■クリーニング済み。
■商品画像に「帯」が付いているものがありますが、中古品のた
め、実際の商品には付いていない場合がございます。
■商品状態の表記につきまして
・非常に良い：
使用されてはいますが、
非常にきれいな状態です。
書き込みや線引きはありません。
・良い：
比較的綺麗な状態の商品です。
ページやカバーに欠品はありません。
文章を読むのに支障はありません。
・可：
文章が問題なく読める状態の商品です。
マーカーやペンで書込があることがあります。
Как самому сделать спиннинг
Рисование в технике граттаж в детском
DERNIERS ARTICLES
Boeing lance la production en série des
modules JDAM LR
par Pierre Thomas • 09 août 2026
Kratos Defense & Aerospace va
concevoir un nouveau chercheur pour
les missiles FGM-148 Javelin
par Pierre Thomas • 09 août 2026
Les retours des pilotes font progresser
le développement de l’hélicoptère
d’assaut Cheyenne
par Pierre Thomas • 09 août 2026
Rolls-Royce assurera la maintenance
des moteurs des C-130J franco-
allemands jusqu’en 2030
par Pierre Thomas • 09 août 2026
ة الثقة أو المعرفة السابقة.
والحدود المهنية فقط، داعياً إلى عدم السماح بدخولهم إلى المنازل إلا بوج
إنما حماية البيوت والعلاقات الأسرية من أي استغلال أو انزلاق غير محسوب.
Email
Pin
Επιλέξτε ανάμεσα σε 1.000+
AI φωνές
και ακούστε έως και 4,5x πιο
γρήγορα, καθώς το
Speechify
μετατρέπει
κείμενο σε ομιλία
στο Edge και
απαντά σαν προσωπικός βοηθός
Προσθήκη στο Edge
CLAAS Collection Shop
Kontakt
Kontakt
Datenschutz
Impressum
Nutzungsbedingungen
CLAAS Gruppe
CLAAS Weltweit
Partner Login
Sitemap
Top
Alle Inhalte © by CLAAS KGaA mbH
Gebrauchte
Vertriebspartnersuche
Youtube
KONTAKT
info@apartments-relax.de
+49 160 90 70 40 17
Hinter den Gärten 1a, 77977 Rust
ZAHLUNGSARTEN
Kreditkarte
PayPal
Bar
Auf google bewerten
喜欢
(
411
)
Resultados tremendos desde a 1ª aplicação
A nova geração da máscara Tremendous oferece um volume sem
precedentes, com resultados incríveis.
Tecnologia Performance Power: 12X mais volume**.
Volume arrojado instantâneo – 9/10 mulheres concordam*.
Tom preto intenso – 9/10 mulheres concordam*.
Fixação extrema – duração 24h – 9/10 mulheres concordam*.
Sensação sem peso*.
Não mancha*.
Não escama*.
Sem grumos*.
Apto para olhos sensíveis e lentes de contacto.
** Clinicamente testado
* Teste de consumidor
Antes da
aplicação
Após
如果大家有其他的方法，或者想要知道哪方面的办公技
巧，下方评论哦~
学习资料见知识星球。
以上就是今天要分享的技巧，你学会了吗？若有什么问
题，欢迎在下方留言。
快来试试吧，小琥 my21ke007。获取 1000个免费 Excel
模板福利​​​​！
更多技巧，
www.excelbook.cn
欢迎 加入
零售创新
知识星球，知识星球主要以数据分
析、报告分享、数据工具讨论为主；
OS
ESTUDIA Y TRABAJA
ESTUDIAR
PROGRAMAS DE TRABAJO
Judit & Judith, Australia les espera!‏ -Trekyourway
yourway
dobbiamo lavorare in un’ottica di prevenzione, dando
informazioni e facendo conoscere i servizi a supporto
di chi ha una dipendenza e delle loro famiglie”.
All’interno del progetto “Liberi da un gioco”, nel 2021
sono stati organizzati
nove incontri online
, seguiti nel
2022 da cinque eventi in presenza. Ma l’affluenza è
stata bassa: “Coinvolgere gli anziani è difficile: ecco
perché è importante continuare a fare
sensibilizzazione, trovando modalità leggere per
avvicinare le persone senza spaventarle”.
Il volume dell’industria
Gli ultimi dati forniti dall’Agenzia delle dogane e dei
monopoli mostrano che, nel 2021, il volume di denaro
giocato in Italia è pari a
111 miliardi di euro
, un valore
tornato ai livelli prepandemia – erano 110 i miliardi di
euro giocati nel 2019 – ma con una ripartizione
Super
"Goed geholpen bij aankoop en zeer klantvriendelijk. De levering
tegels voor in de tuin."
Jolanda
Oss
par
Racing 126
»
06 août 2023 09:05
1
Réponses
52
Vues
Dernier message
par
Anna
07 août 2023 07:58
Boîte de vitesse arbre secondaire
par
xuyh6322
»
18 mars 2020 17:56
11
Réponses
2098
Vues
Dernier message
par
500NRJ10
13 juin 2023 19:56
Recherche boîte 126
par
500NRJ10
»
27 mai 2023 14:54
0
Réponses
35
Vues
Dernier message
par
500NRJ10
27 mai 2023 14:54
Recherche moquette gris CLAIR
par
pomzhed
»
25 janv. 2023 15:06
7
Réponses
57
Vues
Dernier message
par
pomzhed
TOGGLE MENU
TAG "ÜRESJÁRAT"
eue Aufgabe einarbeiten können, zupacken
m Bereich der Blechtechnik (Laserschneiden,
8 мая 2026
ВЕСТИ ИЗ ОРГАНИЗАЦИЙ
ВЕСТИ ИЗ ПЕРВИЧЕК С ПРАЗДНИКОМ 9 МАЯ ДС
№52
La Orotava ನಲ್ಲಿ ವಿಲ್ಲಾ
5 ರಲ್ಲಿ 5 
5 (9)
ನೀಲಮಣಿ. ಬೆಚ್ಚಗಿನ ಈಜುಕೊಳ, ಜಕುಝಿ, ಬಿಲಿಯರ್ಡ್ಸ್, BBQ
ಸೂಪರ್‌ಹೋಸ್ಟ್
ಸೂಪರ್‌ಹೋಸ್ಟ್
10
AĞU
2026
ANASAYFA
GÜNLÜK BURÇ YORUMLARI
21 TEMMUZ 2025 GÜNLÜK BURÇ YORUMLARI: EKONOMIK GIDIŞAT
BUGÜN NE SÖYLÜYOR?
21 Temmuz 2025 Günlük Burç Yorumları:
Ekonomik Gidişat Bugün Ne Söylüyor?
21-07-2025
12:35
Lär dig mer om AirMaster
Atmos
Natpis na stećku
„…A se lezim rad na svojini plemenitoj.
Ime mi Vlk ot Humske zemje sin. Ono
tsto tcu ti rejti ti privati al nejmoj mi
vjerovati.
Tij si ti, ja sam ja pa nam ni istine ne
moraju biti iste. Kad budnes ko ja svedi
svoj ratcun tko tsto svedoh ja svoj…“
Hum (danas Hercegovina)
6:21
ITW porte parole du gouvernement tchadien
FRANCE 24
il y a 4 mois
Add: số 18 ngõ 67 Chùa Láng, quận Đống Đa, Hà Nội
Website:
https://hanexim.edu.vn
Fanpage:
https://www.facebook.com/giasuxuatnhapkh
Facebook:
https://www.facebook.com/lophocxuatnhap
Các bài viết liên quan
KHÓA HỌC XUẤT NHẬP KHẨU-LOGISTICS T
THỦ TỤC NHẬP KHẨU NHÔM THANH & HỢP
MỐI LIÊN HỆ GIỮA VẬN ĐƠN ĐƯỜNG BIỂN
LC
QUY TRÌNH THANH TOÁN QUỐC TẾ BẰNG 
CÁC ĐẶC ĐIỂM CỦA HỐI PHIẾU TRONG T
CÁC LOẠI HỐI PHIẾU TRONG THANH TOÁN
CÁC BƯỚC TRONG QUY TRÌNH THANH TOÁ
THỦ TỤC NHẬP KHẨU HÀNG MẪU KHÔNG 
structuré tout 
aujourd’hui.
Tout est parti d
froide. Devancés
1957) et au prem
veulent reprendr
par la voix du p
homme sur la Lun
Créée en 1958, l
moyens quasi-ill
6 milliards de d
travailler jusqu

◇ ◇ ◇

* **Your objective**
In the material above, locate the line containing "Partner Login" and the line containing "知识星球，知识星球主要以数据分". Transcribe exactly those two lines and every line between them, and nothing more.

* **Response area**
Partner Login
Sitemap
Top
Alle Inhalte © by CLAAS KGaA mbH
Gebrauchte
Vertriebspartnersuche
Youtube
KONTAKT
info@apartments-relax.de
+49 160 90 70 40 17
Hinter den Gärten 1a, 77977 Rust
ZAHLUNGSARTEN
Kreditkarte
PayPal
Bar
Auf google bewerten
喜欢
(
411
)
Resultados tremendos desde a 1ª aplicação
A nova geração da máscara Tremendous oferece um volume sem
precedentes, com resultados incríveis.
Tecnologia Performance Power: 12X mais volume**.
Volume arrojado instantâneo – 9/10 mulheres concordam*.
Tom preto intenso – 9/10 mulheres concordam*.
Fixação extrema – duração 24h – 9/10 mulheres concordam*.
Sensação sem peso*.
Não mancha*.
Não escama*.
Sem grumos*.
Apto para olhos sensíveis e lentes de contacto.
** Clinicamente testado
* Teste de consumidor
Antes da
aplicação
Após
如果大家有其他的方法，或者想要知道哪方面的办公技
巧，下方评论哦~
学习资料见知识星球。
以上就是今天要分享的技巧，你学会了吗？若有什么问
题，欢迎在下方留言。
快来试试吧，小琥 my21ke007。获取 1000个免费 Excel
模板福利​​​​！
更多技巧，
www.excelbook.cn
欢迎 加入
零售创新
知识星球，知识星球主要以数据分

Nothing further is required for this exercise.